Cortona at Forest Park in St. Louis is a colorful multifamily housing project that features distinctive corner trim made of extruded aluminum. A clear anodized finish provides an out-of-the-ordinary aesthetic.

Transition Profile Types

Creating a smooth transition between different types of exterior cladding is a challenge many designers face. While a single cladding type eliminates this issue, that kind of design decision can make for a building that lacks interest. These types of profiles provide a smooth transition from different cladding types, such as from vertical siding panels to lap siding. A low-profile outside corner design may authentically duplicate the look of a wood corner piece without the maintenance headaches. An inside corner option may eliminate a wooden inside corner piece that could split/rot over time.

This trim provides a transition between different types of cladding.

One project whose designer specified inside corner trim made of extruded aluminum is the Goldsmith Village Townhomes in Denver.
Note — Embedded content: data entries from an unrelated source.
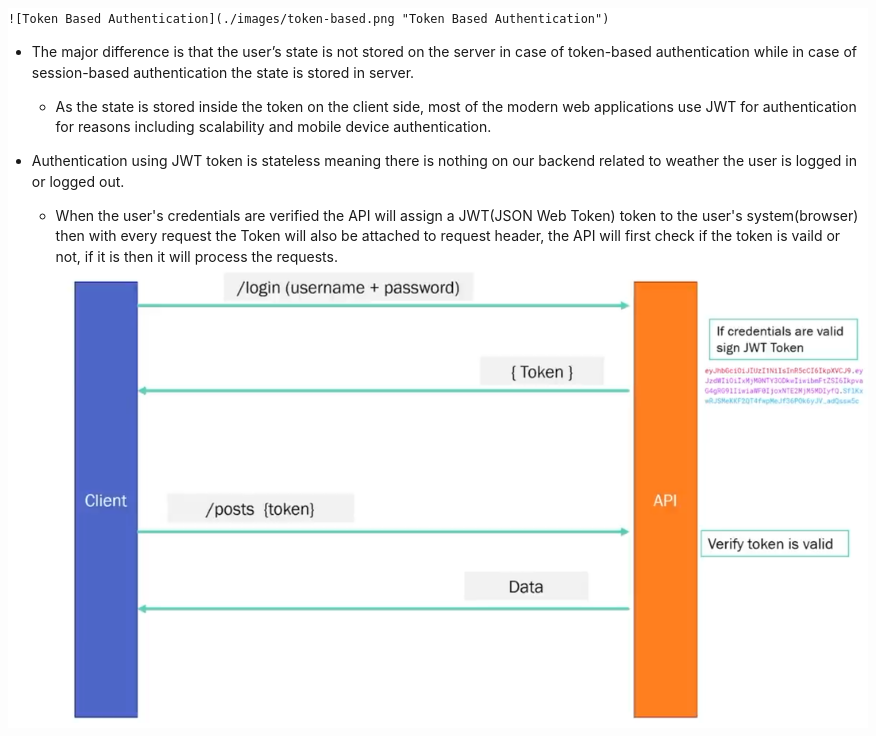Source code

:     ![Token Based Authentication](./images/token-based.png "Token Based Authentication")

  - The major difference is that the user’s state is not stored on the server in case of token-based authentication while in case of session-based authentication the state is stored in server.
    - As the state is stored inside the token on the client side, most of the modern web applications use JWT for authentication for reasons including scalability and mobile device authentication.

- Authentication using JWT token is stateless meaning there is nothing on our backend related to weather the user is logged in or logged out.

  - When the user's credentials are verified the API will assign a JWT(JSON Web Token) token to the user's system(browser) then with every request the Token will also be attached to request header, the API will first check if the token is vaild or not, if it is then it will process the requests.
    ![JWT Token Based Authentication](./images/jwt-token-auth.png "JWT Token Based Authentication")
The 35 units were built in 1979 and renovated using Low-Income Housing Tax Credits.8 The redevelopment project architect was Gensler, and the owner is the Denver Housing Authority. New exterior siding was part of the overall upgrade, and the blend of panels and lap siding gives the project architectural interest. The architects specified the inside corner trim in a clear anodized finish to create a transition between the differing materials. The new exterior siding, along with other energy-efficient features such as new windows and doors and high-efficiency water heaters, helped the project earn an Enterprise Green Built Communities certification.

Trim pieces made of extruded aluminum with a clear anodized finish were specified for the inside corner transitions at Goldsmith Village Townhomes in Denver.

Installation of Extruded Aluminum Architectural Reveals

For proper installation, always check with the manufacturer’s instructions. Typically, though, stainless steel fasteners are recommended for extruded aluminum pieces. Trim profiles may be secured in place with a few stainless steel nails until fastened through panels and into sheathing during panel or plank fastening per siding manufacturer’s instructions. Also very commonly used and accepted are galvanized fasteners.

It is recommended by most manufacturers that inset fiber cement panels be fastened to the wall with stainless steel Torx head screws or hot-dipped galvanized siding nails.

As per manufacturer’s instructions, sealant is likely recommended between butt joints where two trims come together. Further protection may be created by use of a piece of flashing behind the butt joint or with a metal flasher behind the joint.

LEED and Green Building

Depending on the manufacturer, extruded aluminum trim may be made from up to 75–100 percent post-industrial and post-consumer scrap. It’s good to remember that extruded aluminum is extremely durable and should outlast caulk by generations. The installation process itself is inherently sustainable, as it saves some cutting and ripping of siding materials. These factors may help the building achieve credits from LEED or other green building rating systems. For LEED certification, aluminum trims and reveals can earn or contribute to credits in the Materials and Resources 4.1 and 4.2 categories. These credits require a minimum percentage of the value of the building materials to be recycled.